What wasn’t expected - in a country where voting is compulsory - was the huge number of people who refused to cast a positive vote at all. Even more surprising, alongside this ’angry vote’ (voto bronca), was the spectacular increase in the scores of several currents on the socialist and Marxist left.
The British socialist newspaper Socialist Outlook asked Ernesto Herrera, leader of the Fourth International’s work in Latin America and a member of the International Commission of the Frente Amplio (Broad Front) in Uruguay, to comment on the results.
"THE so-called ’voto bronca’ or spoiled votes, which reached about 30%, show that a large part of the population is fed up with and no longer believes in the whole political system. That includes some layers of the popular movement who have been involved in struggles and who in the last presidential elections voted for the centre-left Alliance government. In these elections the governing Alliance lost 5 million votes. The Peronists lost votes too, even if they won more than the Alliance.
The progress of the left, on the other hand, is the first sign of a real change in popular awareness. The left began to channel the dissatisfaction of the workers, the unemployed, the students, and the impoverished sections of the middle class. So a part of these broke with the Alliance and the Peronists, but refused to vote, while another part voted for the left.
In total the left won 1.3 million votes, which is very significant. At a national level that represents almost 12% of the vote. Within that, Autonomy and Freedom, led by the former Trotskyist MP Luis Zamora, with positions opposed to corruption and to payment of the foreign debt, but with no very clear programme, capitalised on much of the discontent.
The United Left (IU), which is an alliance between the Communist Party and the Trotskyist Socialist Workers Movement (MST), also made gains, as did the PO and the MAS, two other Trotskyist currents, and the Humanist Party, which got more than 300,000 votes. In Buenos Aires these parties of the left won 4 or 5 members of parliament. In some other provinces they did the same. So this is a real change in Argentina, because previously the left has not done well in elections, even though the country has seen some of the most intense levels of popular struggle and radicalisation anywhere.
The problem is that these 1.3 million votes don’t translate into a unified proposal from the left. They are the sum of different projects, currents, organisations, which don’t even have an agreement for joint work in parliament or in the town halls.
Nonetheless this is the biggest vote the left has ever won in Argentina, and means that an important part of the population is rapidly becoming more political. In the past it was the main opposition party that always capitalised on the crisis - the Alliance when the Peronists were in government, and vice versa.
On the basis of these electoral gains, do you see any chance of overcoming the divisions which have characterised the left in Argentina for so long?

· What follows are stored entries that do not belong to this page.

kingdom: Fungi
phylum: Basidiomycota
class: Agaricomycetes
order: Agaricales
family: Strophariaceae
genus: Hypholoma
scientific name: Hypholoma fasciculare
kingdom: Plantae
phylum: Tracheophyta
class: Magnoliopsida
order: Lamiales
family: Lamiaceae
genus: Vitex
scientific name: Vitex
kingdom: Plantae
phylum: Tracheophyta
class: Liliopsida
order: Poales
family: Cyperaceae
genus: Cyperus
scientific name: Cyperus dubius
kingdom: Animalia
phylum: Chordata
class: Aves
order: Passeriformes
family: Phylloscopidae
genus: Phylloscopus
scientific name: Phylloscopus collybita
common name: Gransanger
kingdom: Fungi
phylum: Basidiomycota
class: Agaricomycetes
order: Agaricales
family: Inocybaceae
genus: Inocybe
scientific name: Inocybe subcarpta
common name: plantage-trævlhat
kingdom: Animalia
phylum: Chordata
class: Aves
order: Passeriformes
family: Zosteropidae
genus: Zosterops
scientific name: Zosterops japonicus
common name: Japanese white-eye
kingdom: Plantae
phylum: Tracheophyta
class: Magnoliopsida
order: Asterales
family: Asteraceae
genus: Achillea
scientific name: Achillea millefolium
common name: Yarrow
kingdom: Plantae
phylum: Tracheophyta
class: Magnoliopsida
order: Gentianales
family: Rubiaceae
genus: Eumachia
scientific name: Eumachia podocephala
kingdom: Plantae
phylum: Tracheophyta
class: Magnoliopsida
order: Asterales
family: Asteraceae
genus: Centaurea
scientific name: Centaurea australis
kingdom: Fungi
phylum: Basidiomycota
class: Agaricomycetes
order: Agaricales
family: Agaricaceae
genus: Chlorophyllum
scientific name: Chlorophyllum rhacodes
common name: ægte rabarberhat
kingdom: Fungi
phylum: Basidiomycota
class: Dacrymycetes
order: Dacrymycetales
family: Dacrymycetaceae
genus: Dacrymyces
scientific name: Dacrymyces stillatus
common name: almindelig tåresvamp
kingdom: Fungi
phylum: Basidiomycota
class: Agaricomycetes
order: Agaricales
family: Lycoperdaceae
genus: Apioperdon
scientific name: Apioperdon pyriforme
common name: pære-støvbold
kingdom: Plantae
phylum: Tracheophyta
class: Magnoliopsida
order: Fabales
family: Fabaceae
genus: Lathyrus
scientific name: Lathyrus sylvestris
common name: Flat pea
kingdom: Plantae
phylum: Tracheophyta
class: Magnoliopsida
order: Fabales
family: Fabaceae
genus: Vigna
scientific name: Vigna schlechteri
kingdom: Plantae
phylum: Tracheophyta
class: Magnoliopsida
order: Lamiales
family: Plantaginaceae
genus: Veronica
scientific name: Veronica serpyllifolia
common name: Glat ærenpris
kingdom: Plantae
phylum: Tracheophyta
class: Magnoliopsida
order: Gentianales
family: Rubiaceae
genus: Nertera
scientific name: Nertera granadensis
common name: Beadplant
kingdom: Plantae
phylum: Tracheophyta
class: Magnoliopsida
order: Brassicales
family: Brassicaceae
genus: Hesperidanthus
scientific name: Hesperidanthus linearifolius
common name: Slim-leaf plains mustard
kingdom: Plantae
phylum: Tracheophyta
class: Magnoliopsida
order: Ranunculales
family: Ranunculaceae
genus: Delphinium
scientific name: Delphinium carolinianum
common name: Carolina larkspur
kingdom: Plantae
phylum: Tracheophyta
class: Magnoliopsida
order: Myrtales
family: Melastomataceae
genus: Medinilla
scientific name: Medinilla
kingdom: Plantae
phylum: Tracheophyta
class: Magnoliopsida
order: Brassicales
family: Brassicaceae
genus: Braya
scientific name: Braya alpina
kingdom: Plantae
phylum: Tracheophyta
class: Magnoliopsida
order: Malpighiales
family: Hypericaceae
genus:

Not in the short term. At the moment there’s no sign of a political agreement between the different currents to work together, either inside or outside parliament. What’s more the biggest left vote went to Zamora’s Autonomy and Freedom, which expresses somewhat ’anti-party’ positions, not only against the parties of the right, but against the forms of organisation and engaging in politics adopted by the radical, Marxist left.
So for the time being there doesn’t seem to be any possibility of bringing people together in a political front, like the Broad Front in Uruguay or even the Workers Party (PT) in Brazil. This is one of the most dramatic problems now in the Argentinian situation.
In the various mobilisations of Argentinian society all the left currents do play a part. But this fragmentation of the left does aggravate the divisions that already exist in the trade unions. And it has some negative effects in the different social movements, especially when some of the left use these very impressive mobilisations principally as recruiting grounds for their own organisation, rather than concentrating on building united movements.
This has implications for important sectors like the ’picket movement’, which brings together the unemployed, trade unionists, neighbourhood committees, human rights activists, regional movements of different ethnic groups, and which has been at the forefront of many of the recent struggles in Argentina.
They are putting forward the idea of a united social movement, with political demands and even a political programme, but not a party-type organisation. It’s a bit like what has happened in other parts of Latin America with the Landless Movement in Brazil, with the indigenous movement CONAIE in Ecuador, with the Zapatistas in Mexico, which are social-political movements, but which deeply distrust the political parties.
It’s probable that many of the members and supporters of the piqueteros voted for the left organisations. But they don’t feel a part of those political movements, and they don’t join the organisations, because they see the fragmentation of the left, with no proposals for unity. The most hopeful development was that of the United Left (IU), but the idea was rejected by the other organisations.
Do you see any way out of this impasse?
No, I think the crisis is likely to continue for some time. The neo-liberal project has lost any legitimacy. The ruling classes are not in a position to reassert their hegemony through a coup d’état or anything like that.
But there’s simply no credible left alternative like that represented by the PT in Brazil, maybe the Broad Front in Uruguay, or similar alternatives elsewhere. That’s the main problem in Argentina today.